**About this exercise:** According to the forum thread, why does Linux intentionally leave out __umoddi3, which gcc expects libgcc to provide?

**Source passage:**
==*==

The idea is that gcc expects __umoddi3 to be provided by libgcc,
but Linux intentionally leaves it out in order to catch accidental
64-bit divisions.

     Arnd
Zhihao Cheng March 13, 2024, 1:29 p.m. UTC | #5
在 2024/3/13 20:21, Arnd Bergmann 写道:
> On Wed, Mar 13, 2024, at 13:10, Zhihao Cheng wrote:
>> 在 2024/3/13 19:53, Arnd Bergmann 写道:
>>> On Wed, Mar 13, 2024, at 12:29, Zhihao Cheng wrote:
>>>
>>> The way it usually goes is that someone adds an open-coded
>>> 64-bit division that causes a link failure, which prompts
>> I'm a little confused, what kind of link failure? Could you show an example?
> 
> The open-coded 64-bit division without using do_div() shows up as
> 
> x86_64-linux-ld: drivers/mtd/ubi/nvmem.o: in function `ubi_nvmem_reg_read':
> nvmem.c:(.text+0x10a): undefined reference to `__umoddi3'
> x86_64-linux-ld: nvmem.c:(.text+0x11f): undefined reference to `__udivdi3'
> x86_64-linux-ld: drivers/mtd/ubi/nvmem.o: in function `ubi_nvmem_reg_read.cold':
> nvmem.c:(.text.unlikely+0x2d): undefined reference to `__umoddi3'
>  > The idea is that gcc expects __umoddi3 to be provided by libgcc,
> but Linux intentionally leaves it out in order to catch accidental
> 64-bit divisions.

==*==

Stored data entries

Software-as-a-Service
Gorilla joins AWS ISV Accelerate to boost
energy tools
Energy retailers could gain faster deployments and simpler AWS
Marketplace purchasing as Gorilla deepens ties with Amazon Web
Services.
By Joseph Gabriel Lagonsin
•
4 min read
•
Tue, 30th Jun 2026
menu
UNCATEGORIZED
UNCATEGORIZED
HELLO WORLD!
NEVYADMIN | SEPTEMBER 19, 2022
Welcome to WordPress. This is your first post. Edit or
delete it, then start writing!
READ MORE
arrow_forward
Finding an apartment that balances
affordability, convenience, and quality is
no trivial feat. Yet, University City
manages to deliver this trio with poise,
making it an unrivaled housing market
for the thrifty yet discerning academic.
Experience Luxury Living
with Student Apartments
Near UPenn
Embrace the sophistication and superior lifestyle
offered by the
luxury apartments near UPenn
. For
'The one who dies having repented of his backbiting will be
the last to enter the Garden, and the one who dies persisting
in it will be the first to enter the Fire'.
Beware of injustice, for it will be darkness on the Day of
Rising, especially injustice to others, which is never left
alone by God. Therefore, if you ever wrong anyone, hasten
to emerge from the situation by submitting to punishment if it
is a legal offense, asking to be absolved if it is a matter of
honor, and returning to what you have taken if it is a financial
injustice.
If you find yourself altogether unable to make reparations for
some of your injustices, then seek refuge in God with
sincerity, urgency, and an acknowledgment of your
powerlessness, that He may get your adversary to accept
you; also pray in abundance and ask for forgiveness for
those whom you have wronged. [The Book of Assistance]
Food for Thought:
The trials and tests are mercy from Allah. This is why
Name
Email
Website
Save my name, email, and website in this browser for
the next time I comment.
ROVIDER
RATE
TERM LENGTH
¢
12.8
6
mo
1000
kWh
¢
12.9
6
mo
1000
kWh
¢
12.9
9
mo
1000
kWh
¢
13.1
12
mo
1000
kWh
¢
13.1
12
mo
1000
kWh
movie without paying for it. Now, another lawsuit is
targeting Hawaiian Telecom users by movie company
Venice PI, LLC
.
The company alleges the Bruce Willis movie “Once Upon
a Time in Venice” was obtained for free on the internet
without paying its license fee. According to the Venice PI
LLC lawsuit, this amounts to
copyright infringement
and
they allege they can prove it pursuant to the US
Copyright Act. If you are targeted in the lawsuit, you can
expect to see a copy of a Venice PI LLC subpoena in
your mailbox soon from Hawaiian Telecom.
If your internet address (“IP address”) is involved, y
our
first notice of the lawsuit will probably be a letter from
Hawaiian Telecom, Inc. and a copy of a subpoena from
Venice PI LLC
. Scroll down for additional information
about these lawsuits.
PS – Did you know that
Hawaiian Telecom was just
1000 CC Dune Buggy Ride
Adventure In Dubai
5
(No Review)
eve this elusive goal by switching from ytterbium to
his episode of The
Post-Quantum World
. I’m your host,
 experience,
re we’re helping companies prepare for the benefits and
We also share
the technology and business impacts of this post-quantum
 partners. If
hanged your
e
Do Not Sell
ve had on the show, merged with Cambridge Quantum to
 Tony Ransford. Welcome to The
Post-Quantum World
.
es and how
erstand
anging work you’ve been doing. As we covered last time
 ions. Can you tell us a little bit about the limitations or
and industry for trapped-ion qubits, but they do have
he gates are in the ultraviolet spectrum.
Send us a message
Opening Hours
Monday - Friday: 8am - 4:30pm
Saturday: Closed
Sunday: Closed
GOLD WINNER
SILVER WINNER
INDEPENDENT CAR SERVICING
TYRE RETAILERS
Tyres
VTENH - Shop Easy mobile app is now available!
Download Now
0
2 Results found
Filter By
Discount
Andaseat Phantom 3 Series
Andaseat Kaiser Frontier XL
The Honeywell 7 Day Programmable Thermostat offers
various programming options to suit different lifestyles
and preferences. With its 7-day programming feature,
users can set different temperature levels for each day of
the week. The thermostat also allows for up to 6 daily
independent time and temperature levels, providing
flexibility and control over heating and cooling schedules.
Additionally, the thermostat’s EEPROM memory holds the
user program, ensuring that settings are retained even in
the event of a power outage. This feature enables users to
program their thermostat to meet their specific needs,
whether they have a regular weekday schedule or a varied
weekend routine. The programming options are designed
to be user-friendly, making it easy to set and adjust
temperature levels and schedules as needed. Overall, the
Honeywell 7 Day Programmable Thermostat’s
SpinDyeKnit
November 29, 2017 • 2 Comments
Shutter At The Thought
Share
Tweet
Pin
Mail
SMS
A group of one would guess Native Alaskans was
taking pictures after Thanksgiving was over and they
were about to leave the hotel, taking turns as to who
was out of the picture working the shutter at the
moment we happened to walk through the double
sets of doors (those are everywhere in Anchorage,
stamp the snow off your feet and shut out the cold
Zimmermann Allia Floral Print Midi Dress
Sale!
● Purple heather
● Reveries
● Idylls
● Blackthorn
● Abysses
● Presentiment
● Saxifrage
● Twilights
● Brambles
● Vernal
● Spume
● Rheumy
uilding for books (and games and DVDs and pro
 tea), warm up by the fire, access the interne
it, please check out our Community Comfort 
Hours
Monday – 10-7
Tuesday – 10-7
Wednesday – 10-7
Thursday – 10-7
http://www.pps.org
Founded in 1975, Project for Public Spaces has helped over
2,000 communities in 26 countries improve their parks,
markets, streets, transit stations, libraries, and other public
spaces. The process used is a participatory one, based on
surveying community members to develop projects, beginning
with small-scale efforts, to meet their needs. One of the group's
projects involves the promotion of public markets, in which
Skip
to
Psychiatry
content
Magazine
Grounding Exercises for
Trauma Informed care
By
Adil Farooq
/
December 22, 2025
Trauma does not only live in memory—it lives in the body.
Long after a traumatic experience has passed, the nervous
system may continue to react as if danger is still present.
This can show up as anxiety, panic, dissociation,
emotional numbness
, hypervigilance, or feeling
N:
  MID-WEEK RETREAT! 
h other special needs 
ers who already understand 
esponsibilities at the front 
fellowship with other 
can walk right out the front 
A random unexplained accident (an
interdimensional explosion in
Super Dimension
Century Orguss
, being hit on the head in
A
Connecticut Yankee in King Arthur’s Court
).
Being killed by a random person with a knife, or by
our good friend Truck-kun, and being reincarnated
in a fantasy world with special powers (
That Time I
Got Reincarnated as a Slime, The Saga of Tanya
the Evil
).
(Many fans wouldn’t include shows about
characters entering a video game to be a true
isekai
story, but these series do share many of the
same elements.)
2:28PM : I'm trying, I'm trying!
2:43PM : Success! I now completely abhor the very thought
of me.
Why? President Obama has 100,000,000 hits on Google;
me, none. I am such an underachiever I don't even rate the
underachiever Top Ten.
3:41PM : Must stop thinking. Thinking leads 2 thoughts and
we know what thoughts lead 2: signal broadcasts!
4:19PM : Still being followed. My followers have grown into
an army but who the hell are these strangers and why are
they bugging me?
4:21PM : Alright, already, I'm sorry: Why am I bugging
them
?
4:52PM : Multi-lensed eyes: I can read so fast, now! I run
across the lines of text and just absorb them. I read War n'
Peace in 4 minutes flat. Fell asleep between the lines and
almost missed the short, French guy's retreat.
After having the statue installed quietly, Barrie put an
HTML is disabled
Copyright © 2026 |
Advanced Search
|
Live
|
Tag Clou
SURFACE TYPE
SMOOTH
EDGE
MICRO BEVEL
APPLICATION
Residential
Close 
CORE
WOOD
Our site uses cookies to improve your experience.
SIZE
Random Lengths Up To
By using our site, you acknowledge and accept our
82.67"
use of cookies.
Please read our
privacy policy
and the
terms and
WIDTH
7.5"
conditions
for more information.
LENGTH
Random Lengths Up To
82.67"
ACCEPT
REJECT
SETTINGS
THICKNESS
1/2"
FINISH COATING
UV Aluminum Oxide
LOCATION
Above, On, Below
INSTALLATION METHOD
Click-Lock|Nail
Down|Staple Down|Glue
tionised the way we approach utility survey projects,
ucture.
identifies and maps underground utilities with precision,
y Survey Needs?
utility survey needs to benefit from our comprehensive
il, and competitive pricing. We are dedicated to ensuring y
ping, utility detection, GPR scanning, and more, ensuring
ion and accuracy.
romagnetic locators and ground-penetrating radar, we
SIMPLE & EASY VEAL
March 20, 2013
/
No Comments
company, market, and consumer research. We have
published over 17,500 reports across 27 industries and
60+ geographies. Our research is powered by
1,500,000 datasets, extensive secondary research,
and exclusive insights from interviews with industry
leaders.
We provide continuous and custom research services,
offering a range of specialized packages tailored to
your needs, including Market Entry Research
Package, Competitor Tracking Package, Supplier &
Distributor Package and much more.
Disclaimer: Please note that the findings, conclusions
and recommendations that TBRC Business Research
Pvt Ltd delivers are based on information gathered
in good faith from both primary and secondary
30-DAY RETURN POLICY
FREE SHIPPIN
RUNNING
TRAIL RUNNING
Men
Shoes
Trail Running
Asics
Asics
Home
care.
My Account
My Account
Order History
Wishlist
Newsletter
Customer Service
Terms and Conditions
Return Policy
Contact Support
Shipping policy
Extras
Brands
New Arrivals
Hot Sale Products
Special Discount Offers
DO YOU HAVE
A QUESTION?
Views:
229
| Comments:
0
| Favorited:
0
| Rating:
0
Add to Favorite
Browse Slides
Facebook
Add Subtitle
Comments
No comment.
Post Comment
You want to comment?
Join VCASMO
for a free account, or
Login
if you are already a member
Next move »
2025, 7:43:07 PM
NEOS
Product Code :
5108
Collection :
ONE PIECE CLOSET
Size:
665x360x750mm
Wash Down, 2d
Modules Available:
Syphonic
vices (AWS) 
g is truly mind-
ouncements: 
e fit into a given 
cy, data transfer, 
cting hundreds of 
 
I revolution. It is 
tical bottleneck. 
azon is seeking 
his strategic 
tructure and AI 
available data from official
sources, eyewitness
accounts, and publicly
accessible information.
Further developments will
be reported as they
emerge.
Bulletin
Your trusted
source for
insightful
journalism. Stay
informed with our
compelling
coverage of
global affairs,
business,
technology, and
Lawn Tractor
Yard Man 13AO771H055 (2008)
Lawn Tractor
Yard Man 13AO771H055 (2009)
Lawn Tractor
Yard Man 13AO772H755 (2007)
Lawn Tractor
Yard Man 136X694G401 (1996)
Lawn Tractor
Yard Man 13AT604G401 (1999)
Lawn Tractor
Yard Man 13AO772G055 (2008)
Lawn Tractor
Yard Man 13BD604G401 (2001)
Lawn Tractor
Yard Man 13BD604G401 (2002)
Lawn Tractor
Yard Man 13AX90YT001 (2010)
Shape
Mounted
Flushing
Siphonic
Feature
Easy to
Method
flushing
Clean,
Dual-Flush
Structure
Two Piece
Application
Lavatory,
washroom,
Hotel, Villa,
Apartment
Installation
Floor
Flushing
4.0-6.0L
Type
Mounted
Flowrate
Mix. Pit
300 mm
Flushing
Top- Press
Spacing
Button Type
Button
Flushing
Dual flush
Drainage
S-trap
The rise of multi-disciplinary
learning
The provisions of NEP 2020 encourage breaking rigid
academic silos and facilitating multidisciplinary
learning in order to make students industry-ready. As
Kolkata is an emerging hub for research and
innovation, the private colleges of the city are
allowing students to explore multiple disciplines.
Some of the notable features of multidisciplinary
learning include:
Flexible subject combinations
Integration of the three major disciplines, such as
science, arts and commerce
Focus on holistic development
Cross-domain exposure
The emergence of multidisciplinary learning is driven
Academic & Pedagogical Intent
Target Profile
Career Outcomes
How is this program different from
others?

==*==

**Your response:** Linux leaves it out to catch accidental 64-bit divisions.